Tasks for this exercise:
- a) Answer these questions about the passage on vertical transport of metal atoms in the MLT, one line each:
(i) What instrument measured Na atom density and vertical wind profiles at the same time?
(ii) At which site was the annual-average downward Na flux measured?
(iii) What drives both dynamical and chemical transport?
- b) Summarize the passage on vertical transport of metal atoms in the MLT in two sentences.
- c) Resume the passage on vertical transport of metal atoms in the MLT, starting after its final sentence.

Passage provided:
○ ○ ○ ○

Four components of vertical transport in the MLT have been identified recently.66 These are: the residual mean circulation (downwards in winter, reverse in summer); turbulent (eddy) diffusion, produced by breaking gravity waves; downwards dynamical transport caused by dissipating gravity waves; and chemical transport, where wave action and irreversible chemical loss at a lower altitude (e.g. to form MSPs) produces a net flux. A high performance metal resonance lidar has been used to measure the Na atom density and vertical wind profiles simultaneously; the average of their product yields the vertical Na atom flux as a function of height.66 The annual-average downward Na flux measured at the Starfire Optical Range (New Mexico) corresponds to an IDP input of about 24 t d−1. Interestingly, this input is ∼4 times higher than that needed for the 1-D simulation in Fig. 6, which only includes vertical transport by eddy diffusion.13 Dynamical and chemical transport appear to be much more important than turbulent transport, so that until these transport mechanisms are included in models it will not be possible to use the measured metal atom concentrations to constrain the IDP input (or at least the ablated input) reliably. Unfortunately, both dynamical and chemical transport are driven by relatively short period/wavelength gravity waves which cannot yet be resolved explicitly in general circulation models.

○ ○ ○ ○

Entries supplied:
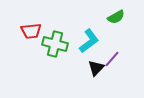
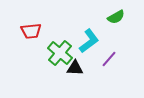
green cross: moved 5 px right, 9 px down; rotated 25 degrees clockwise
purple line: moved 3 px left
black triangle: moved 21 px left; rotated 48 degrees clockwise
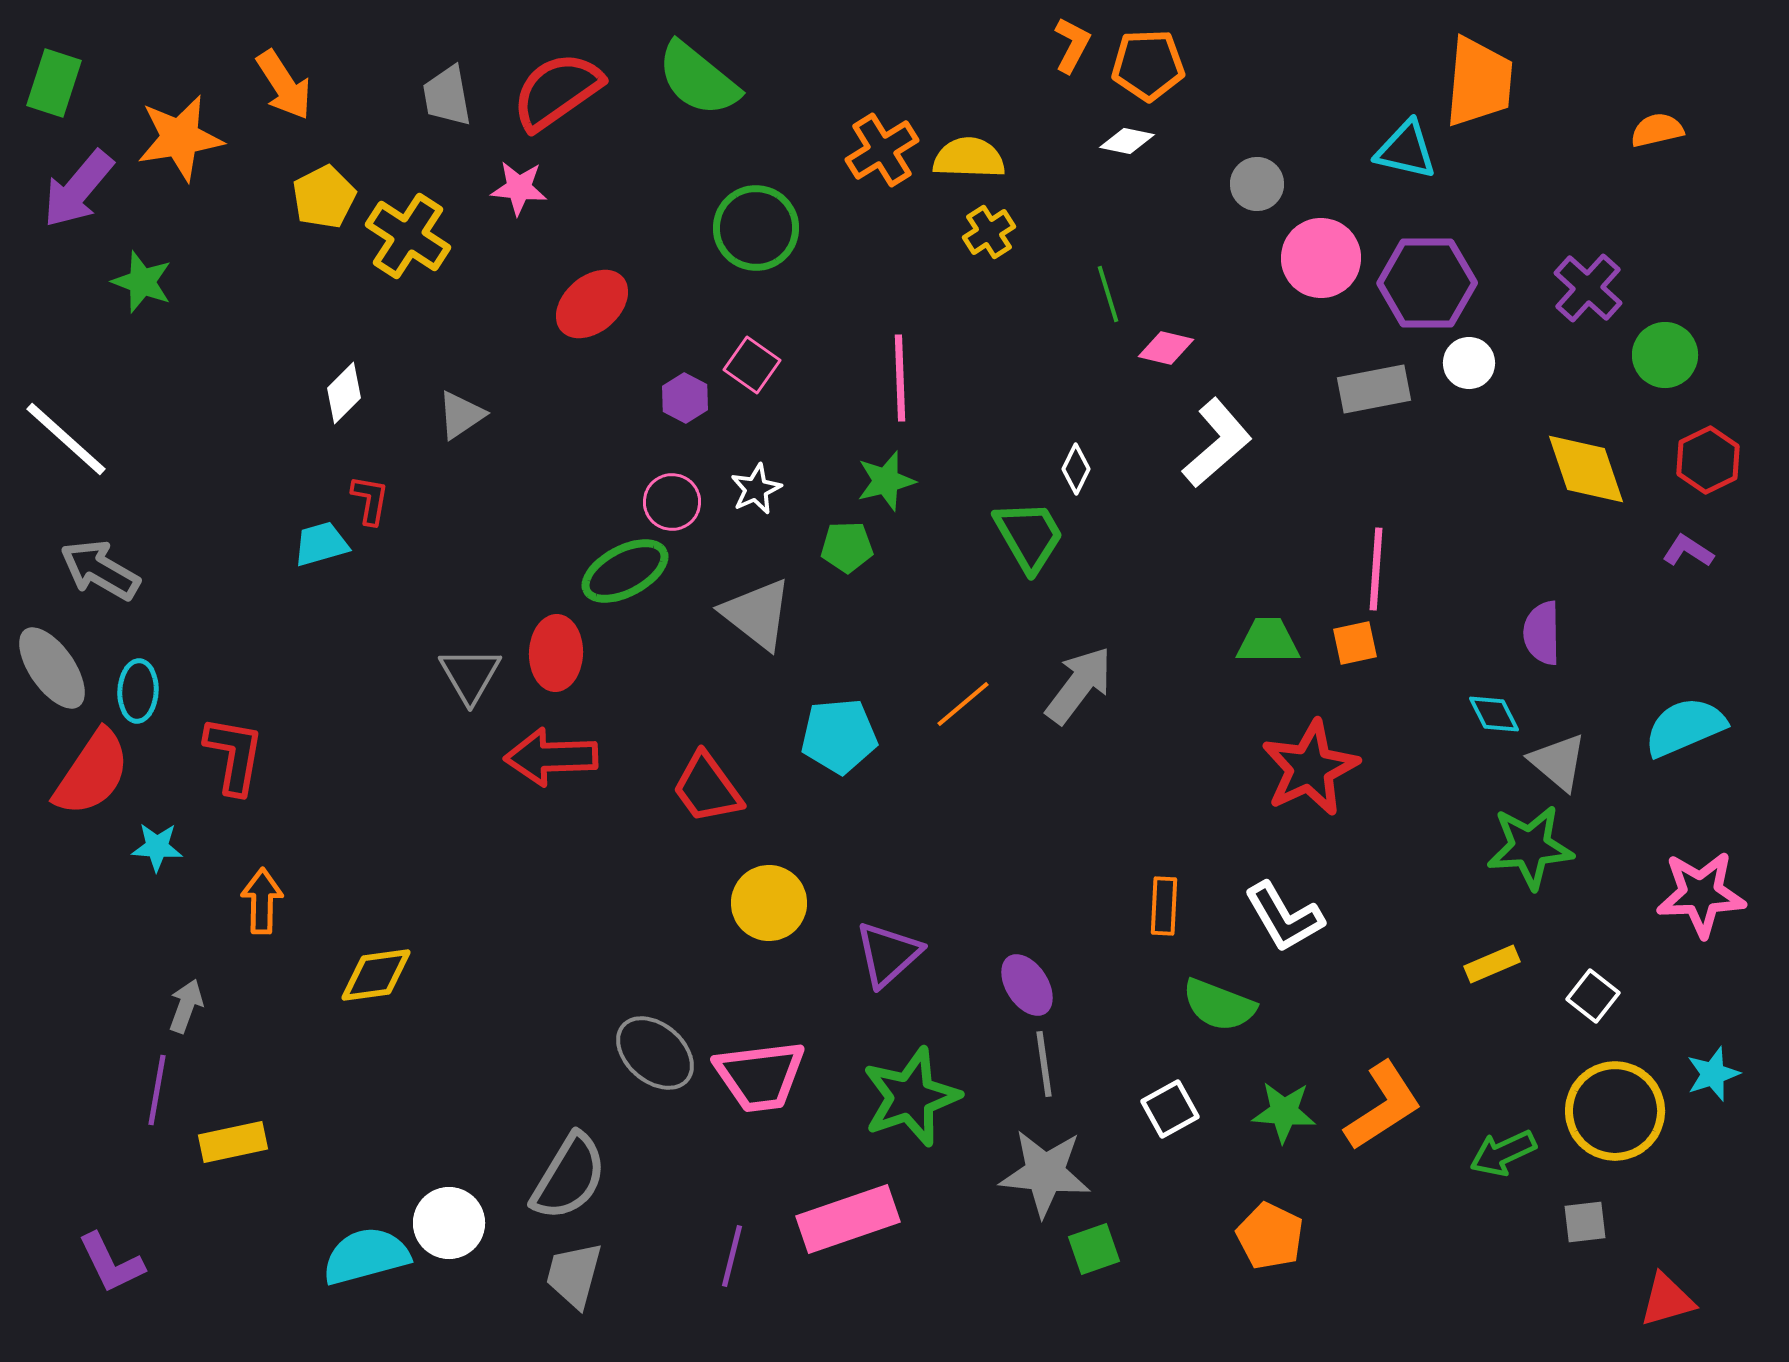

○ ○ ○ ○

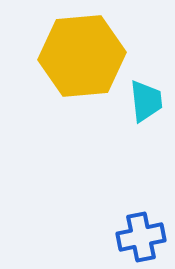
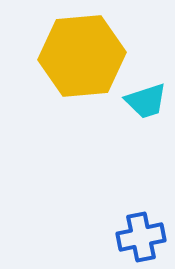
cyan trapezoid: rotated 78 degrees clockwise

○ ○ ○ ○

Answers for the tasks:
- a)
(i) A high performance metal resonance lidar.
(ii) The Starfire Optical Range (New Mexico).
(iii) Relatively short period/wavelength gravity waves.

- b) Vertical transport in the MLT has four recently identified components: the residual mean circulation, turbulent eddy diffusion from breaking gravity waves, downward dynamical transport by dissipating gravity waves, and chemical transport. Lidar measurements of the downward Na flux at the Starfire Optical Range correspond to an IDP input of about 24 t d−1, roughly four times that needed in a 1-D simulation with eddy diffusion alone, so metal atom concentrations cannot reliably constrain the IDP input until models include dynamical and chemical transport, which depend on gravity waves that general circulation models cannot yet resolve explicitly.

- c)
Nevertheless, the relative concentrations of the different meteoric metal atoms provide valuable information. Now that the relevant ion-molecule and neutral reactions of Na-, Fe-, Mg- and Ca-containing species have been studied in detail in the laboratory,6,12,56,64,67–71 the atmospheric chemistries of these metals can be reasonably well quantified in a model. This means that more robust conclusions can be drawn regarding the relative meteoric ablation rates of Na, Fe, Mg and Ca that are required to reproduce lidar measurements of the metals. In the case of Na and Fe, modelling a set of lidar observations of both metals at South Pole showed that the Fe ablation rate, relative to that of Na, needed to be reduced by a factor of ∼4.72 That is, the Fe : Na ablation rates need to be ∼4 : 1, compared to their chondritic ratios of 15 : 1. The Mg ablation rate needs to be decreased relative to that of Na by a factor of ∼5, while Ca ablation rate needs to be decreased by a factor of ∼40.57 These relative ablation factors therefore increase as the element becomes more refractory. As discussed in ST1, significant differential ablation will occur if most of the incoming IDs are small and/or slow, i.e. in close to prograde orbits. Alternatively, the evaporation coefficients39 for the refractory elements in the Herz–Knudsen equation (eqn (III)) could be much less than unity.
However, this creates a potential difficulty. If there is a population of meteoroids that lose all their volatile elements (Na and K), but do not then ablate completely, this implies that the particles must have melted (diffusion of Na and K through the solid particles would be too slow to allow them to escape into the gas phase). If a particle of mass greater than 10−9 g survives atmospheric entry, then it should sediment rapidly to the earth's surface (within a day). Hence, there should be a fairly homogeneous scattering of once-molten IDPs at the surface. These particles are termed cosmic spherules, and can be identified in polar ice because they are close to perfectly spherical and glassy, having melted during atmospheric entry.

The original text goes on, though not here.